>>>>

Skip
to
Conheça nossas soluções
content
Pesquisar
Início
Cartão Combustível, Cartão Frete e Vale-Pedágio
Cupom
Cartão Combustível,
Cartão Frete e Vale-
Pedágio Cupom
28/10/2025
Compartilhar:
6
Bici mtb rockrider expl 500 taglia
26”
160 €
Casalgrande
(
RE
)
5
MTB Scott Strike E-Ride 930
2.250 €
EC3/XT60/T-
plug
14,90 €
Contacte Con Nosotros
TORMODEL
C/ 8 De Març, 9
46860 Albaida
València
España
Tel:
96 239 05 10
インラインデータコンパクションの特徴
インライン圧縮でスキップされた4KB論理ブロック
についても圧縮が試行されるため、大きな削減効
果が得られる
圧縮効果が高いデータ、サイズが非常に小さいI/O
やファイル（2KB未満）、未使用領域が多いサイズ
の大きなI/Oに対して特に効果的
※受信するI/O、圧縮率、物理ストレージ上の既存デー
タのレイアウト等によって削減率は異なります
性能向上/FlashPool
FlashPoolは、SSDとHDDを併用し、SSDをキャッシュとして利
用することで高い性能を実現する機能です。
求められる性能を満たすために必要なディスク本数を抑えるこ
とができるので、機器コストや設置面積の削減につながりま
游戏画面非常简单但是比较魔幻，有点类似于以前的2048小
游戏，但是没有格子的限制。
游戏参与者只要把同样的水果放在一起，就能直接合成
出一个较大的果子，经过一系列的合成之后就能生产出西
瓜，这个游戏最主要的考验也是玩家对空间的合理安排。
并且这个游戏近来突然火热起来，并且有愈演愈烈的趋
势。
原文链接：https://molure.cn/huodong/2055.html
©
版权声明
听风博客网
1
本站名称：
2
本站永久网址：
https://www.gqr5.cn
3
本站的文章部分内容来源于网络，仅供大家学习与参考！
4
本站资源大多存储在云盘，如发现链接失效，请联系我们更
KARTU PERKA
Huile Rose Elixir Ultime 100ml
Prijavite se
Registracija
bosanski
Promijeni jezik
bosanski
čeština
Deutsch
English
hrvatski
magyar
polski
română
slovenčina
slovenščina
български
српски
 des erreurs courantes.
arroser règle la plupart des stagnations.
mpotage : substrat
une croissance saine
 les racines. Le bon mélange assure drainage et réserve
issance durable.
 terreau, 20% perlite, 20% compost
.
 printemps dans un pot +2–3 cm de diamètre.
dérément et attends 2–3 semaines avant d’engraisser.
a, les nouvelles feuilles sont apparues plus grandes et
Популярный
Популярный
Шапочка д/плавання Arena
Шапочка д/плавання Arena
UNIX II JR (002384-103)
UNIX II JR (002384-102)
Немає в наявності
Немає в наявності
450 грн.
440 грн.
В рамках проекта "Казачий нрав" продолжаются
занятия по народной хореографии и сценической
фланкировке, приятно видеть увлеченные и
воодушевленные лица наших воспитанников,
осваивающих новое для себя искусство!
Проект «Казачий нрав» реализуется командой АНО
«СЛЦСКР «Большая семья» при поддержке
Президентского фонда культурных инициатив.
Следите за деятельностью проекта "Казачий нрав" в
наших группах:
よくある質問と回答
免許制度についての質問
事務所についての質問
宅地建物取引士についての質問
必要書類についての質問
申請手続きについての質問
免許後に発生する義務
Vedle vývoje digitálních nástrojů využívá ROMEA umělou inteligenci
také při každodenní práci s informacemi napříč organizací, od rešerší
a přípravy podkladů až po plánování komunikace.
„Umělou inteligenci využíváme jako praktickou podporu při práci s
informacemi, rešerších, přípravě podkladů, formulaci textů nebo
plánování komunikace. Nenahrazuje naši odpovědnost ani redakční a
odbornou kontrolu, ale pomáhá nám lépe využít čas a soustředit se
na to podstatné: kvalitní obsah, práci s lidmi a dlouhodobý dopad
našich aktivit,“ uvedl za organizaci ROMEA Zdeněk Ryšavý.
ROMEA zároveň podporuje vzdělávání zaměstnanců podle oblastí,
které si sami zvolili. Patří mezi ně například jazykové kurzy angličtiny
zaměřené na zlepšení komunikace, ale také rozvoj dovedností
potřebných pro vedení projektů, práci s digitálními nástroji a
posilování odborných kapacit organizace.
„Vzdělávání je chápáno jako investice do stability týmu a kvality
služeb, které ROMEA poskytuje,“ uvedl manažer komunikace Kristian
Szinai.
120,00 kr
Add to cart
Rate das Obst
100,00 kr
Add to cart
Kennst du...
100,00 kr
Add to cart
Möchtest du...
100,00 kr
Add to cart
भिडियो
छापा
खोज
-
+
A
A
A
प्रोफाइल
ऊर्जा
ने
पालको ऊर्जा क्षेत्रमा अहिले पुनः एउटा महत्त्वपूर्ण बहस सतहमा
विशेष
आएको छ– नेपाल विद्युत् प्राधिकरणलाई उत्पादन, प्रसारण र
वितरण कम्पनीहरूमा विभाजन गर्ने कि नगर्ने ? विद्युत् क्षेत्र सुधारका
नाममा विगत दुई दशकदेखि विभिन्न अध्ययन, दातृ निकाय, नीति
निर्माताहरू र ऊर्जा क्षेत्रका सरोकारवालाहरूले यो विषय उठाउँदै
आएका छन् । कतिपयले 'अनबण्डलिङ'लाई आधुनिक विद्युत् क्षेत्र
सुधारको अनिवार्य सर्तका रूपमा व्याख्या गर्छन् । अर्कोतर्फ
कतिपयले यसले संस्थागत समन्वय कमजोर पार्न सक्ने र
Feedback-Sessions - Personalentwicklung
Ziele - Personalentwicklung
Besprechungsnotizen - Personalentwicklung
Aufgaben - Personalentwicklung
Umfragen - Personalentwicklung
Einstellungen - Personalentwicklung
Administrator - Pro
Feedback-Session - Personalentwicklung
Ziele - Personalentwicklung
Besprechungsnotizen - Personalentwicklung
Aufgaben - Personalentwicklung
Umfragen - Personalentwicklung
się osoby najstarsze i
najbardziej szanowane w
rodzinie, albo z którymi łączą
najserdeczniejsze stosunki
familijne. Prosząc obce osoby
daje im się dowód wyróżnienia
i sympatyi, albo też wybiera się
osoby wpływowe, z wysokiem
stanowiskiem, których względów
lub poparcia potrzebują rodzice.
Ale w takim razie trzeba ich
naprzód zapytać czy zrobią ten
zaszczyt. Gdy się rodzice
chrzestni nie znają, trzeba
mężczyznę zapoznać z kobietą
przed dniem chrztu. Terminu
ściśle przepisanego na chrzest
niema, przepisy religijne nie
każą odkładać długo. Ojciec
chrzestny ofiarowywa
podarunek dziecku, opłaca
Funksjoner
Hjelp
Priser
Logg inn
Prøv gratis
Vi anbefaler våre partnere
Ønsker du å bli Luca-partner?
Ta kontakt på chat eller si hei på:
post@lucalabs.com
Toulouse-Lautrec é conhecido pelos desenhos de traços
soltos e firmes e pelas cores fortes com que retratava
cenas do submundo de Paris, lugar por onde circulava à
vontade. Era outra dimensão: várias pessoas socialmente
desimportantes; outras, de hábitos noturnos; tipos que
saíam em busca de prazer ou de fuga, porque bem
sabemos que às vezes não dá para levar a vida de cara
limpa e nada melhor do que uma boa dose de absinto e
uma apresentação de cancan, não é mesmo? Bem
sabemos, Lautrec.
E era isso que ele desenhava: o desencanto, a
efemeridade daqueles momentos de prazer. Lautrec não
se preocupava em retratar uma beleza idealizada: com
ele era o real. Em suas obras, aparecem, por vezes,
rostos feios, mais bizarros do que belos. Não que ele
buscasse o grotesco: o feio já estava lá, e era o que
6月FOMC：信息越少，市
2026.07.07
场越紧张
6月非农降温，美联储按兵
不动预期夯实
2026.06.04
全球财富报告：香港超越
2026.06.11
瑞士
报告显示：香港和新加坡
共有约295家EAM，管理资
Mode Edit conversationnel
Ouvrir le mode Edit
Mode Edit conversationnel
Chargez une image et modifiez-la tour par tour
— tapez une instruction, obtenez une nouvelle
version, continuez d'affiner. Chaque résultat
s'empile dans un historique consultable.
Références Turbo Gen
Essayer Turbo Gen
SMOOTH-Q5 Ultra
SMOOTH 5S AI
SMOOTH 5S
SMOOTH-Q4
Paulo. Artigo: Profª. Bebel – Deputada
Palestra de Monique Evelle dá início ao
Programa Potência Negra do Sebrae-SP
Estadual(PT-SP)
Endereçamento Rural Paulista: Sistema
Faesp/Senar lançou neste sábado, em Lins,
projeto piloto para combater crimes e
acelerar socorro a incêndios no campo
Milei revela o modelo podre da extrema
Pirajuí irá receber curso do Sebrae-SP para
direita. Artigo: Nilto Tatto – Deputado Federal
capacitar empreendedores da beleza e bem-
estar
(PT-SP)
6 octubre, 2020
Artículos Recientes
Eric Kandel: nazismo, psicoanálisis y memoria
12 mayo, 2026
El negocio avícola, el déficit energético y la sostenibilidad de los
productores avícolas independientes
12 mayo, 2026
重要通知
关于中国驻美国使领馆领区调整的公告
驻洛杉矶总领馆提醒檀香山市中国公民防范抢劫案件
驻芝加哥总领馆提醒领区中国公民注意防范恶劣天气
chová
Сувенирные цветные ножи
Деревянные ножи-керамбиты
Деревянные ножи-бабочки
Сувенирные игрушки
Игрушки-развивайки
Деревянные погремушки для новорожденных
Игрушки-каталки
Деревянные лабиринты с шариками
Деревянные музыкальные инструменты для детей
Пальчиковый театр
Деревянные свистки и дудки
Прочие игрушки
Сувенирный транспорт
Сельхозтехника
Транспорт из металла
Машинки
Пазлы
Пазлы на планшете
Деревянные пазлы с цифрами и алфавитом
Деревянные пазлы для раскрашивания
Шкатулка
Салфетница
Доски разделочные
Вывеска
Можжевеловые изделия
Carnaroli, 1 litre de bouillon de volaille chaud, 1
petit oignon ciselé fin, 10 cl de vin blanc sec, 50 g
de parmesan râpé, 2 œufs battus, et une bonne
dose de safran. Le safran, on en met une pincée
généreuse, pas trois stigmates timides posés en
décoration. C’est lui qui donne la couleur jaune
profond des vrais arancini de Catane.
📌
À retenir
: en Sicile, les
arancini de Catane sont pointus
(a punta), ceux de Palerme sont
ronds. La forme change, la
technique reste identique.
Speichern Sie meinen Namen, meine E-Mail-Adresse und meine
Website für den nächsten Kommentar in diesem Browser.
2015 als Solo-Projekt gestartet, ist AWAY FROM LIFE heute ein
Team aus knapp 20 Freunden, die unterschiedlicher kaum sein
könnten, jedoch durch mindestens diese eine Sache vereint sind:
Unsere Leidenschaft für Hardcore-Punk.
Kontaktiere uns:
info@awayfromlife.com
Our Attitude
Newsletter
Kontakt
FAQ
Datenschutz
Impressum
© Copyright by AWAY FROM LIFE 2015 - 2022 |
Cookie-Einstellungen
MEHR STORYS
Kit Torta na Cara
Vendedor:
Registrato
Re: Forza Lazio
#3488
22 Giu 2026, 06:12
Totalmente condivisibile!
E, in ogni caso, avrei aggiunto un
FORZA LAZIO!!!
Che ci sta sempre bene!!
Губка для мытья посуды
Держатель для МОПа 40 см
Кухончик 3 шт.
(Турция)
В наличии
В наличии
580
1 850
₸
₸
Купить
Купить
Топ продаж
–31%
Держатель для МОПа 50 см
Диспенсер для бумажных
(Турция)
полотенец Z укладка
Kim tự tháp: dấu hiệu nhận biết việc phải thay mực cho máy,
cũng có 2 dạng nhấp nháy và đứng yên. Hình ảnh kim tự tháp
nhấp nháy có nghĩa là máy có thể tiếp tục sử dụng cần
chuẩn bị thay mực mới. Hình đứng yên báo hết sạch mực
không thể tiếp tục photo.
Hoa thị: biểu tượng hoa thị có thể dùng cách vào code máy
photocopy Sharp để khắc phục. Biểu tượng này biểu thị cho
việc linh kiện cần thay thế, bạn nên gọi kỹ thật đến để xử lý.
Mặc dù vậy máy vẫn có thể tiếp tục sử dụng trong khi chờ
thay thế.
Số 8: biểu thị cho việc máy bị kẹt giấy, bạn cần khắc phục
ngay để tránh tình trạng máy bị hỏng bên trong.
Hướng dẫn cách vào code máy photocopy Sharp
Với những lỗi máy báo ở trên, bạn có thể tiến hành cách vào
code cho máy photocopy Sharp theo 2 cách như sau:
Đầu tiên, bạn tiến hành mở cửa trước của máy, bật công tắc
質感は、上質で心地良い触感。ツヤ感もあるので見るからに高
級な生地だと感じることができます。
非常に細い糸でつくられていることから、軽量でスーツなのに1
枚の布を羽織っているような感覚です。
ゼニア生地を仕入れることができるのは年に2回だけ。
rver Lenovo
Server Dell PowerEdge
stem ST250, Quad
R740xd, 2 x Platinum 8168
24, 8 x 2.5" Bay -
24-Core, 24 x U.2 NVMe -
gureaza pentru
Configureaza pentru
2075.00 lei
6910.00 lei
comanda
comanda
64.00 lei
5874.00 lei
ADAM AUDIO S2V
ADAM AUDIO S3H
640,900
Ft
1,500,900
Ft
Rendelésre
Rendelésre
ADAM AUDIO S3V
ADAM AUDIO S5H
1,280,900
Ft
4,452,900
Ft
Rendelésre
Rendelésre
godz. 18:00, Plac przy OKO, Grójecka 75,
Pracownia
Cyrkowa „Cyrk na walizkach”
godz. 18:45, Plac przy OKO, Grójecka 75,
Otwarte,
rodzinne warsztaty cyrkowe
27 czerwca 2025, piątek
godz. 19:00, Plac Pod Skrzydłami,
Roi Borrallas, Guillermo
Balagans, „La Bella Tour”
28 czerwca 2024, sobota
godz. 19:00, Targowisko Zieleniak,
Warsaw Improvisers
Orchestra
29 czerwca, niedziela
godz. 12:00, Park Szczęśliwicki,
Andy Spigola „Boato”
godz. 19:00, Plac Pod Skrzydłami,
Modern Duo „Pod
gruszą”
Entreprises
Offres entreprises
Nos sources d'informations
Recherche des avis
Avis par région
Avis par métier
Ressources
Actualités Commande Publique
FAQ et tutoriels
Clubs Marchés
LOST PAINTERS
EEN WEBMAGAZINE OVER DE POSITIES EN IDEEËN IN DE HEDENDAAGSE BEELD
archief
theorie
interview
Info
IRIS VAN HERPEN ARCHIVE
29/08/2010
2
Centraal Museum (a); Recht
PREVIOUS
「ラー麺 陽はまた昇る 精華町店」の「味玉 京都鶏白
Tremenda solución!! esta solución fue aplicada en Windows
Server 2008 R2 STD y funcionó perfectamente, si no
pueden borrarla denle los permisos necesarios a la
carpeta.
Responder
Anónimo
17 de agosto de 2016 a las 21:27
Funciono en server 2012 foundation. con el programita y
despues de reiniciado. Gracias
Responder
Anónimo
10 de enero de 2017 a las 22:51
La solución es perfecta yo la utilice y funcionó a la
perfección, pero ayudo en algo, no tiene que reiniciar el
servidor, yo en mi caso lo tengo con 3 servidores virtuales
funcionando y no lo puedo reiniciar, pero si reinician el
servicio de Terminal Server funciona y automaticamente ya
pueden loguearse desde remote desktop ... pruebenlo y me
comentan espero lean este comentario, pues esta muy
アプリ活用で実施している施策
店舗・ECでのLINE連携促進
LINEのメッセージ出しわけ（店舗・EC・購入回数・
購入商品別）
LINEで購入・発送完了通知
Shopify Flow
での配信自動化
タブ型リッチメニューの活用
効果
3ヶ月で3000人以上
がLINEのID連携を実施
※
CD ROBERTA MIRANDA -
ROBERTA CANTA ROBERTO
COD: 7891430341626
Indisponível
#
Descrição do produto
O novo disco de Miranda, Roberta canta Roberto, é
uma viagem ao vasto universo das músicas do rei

<<<<

◆ WHAT IS EXPECTED: In the listing above, find the line with "Team aus knapp" and the line with "chuẩn bị thay"; set down exactly those two lines and every line between them, nothing more.

◆ PROBLEM SOLUTION:
Team aus knapp 20 Freunden, die unterschiedlicher kaum sein
könnten, jedoch durch mindestens diese eine Sache vereint sind:
Unsere Leidenschaft für Hardcore-Punk.
Kontaktiere uns:
info@awayfromlife.com
Our Attitude
Newsletter
Kontakt
FAQ
Datenschutz
Impressum
© Copyright by AWAY FROM LIFE 2015 - 2022 |
Cookie-Einstellungen
MEHR STORYS
Kit Torta na Cara
Vendedor:
Registrato
Re: Forza Lazio
#3488
22 Giu 2026, 06:12
Totalmente condivisibile!
E, in ogni caso, avrei aggiunto un
FORZA LAZIO!!!
Che ci sta sempre bene!!
Губка для мытья посуды
Держатель для МОПа 40 см
Кухончик 3 шт.
(Турция)
В наличии
В наличии
580
1 850
₸
₸
Купить
Купить
Топ продаж
–31%
Держатель для МОПа 50 см
Диспенсер для бумажных
(Турция)
полотенец Z укладка
Kim tự tháp: dấu hiệu nhận biết việc phải thay mực cho máy,
cũng có 2 dạng nhấp nháy và đứng yên. Hình ảnh kim tự tháp
nhấp nháy có nghĩa là máy có thể tiếp tục sử dụng cần
chuẩn bị thay mực mới. Hình đứng yên báo hết sạch mực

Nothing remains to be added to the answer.